Getöteter Journalist : Steinmeier zeigt sich erschüttert über brutalen Mord in Kiew. Ukraine: Mord an Journalist Arkadi Babtschenko war vorgetäuscht . Noch Fragen zu Steinmeier?

Albertine Edel / 31.05.2018

Der Bundespräsident repräsentiert Deutschland und verantwortet, was er sagt. Welcher Ghost-Writer hat geschrieben (oder gesagt?): “Ein Ruck muss durch Deutschland gehen”? Diesen Satz sagte BP Roman Herzog und das wird für immer erinnert werden. Ich denke, er sagte es aus Überzeugung! Ebenso: “Der Islam gehört zu Deutschland”. Auch von einem Ghost-Writer? Ist neben Skandalen das einzige, was von diesem BP übrig bleibt. Und der sollte es wohl auf ausdrücklichen Wunsch der BKin auch aus Überzeugung gesagt haben! Oder BP Joachim Gauck: “Unsere Herzen sind groß, aber unsere Möglichkeiten sind endlich”, oder so ähnlich, jedenfalls sinngemäß. Egal, wer was erdacht, geschrieben hat - wer es öffentlich ausspricht trägt die Verantwortung! Dankeschön für diesen Artikel! Auch als politisch interessierter Mensch kann man nicht alle Reden von Politikern verfolgen, geschweige denn recherchieren.

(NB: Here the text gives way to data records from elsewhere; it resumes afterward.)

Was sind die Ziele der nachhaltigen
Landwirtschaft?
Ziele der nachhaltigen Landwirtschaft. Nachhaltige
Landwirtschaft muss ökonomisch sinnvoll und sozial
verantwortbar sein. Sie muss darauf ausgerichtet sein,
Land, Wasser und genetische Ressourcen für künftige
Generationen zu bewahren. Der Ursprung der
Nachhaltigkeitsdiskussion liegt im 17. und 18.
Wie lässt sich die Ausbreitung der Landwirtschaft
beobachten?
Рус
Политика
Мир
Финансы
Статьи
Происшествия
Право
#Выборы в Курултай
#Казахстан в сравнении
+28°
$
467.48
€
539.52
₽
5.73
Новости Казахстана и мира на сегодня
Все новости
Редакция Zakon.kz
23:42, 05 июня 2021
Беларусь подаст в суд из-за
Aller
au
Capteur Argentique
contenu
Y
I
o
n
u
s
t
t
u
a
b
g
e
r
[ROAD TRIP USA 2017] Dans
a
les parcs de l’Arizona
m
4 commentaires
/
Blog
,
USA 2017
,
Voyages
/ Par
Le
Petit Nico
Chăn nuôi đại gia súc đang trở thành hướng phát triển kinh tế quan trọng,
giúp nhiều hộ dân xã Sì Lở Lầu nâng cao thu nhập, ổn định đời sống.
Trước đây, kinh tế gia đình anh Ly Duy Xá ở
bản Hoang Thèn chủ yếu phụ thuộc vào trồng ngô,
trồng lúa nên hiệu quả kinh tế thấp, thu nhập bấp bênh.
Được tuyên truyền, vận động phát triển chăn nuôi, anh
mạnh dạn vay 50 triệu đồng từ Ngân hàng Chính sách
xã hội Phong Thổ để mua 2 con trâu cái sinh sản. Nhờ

Werner Arning / 31.05.2018

Renitenz und Freiheitsstreben, Bürgerprotest, direkte Demokratie, Haltung zeigen, Querdenker sein, Mut zeigen, Zivilcourage, all das wird in Sonntagsreden gewünscht und gewürdigt. Doch nicht, wenn sich die Renitenz gegen einen selbst, gegen die eigene Partei, Regierung, gegen die eigene Politik richtet. Erwünscht ist sie nur, wenn es gegen den „ richtigen“ Gegner geht. Wenn der „richtige Böse“ davon betroffen ist. Denn selber gehört man ja zu denen, gegen die aufzubegehren, es natürlich überhaupt keinen Grund gibt. Selber gehört man ja zu den Guten. Da ist Renitenz dann deplatziert, ja hinter ihr stehen dann böse Absichten. Wahrscheinlich rechte Absichten. Teufel noch mal. Also, seid renitent, aber erkundigt euch vorher, ob eure Renitenz genau so auch erwünscht ist, politisch von Vorteil (für uns, die Regierenden) ist. Denn dann loben wir euch und zitieren zu eurem Lob Hannah Arendt. Es lebe die Bereitschaft, sich Unzumutbarem zu widersetzen.

R.E.Rath / 31.05.2018

Steinmeier beginnt seine Vorgänger in jeder Art und Weise in den Schatten zu stellen. Das beginnt bei seiner Kleidung und endet bei seinen Äußerungen.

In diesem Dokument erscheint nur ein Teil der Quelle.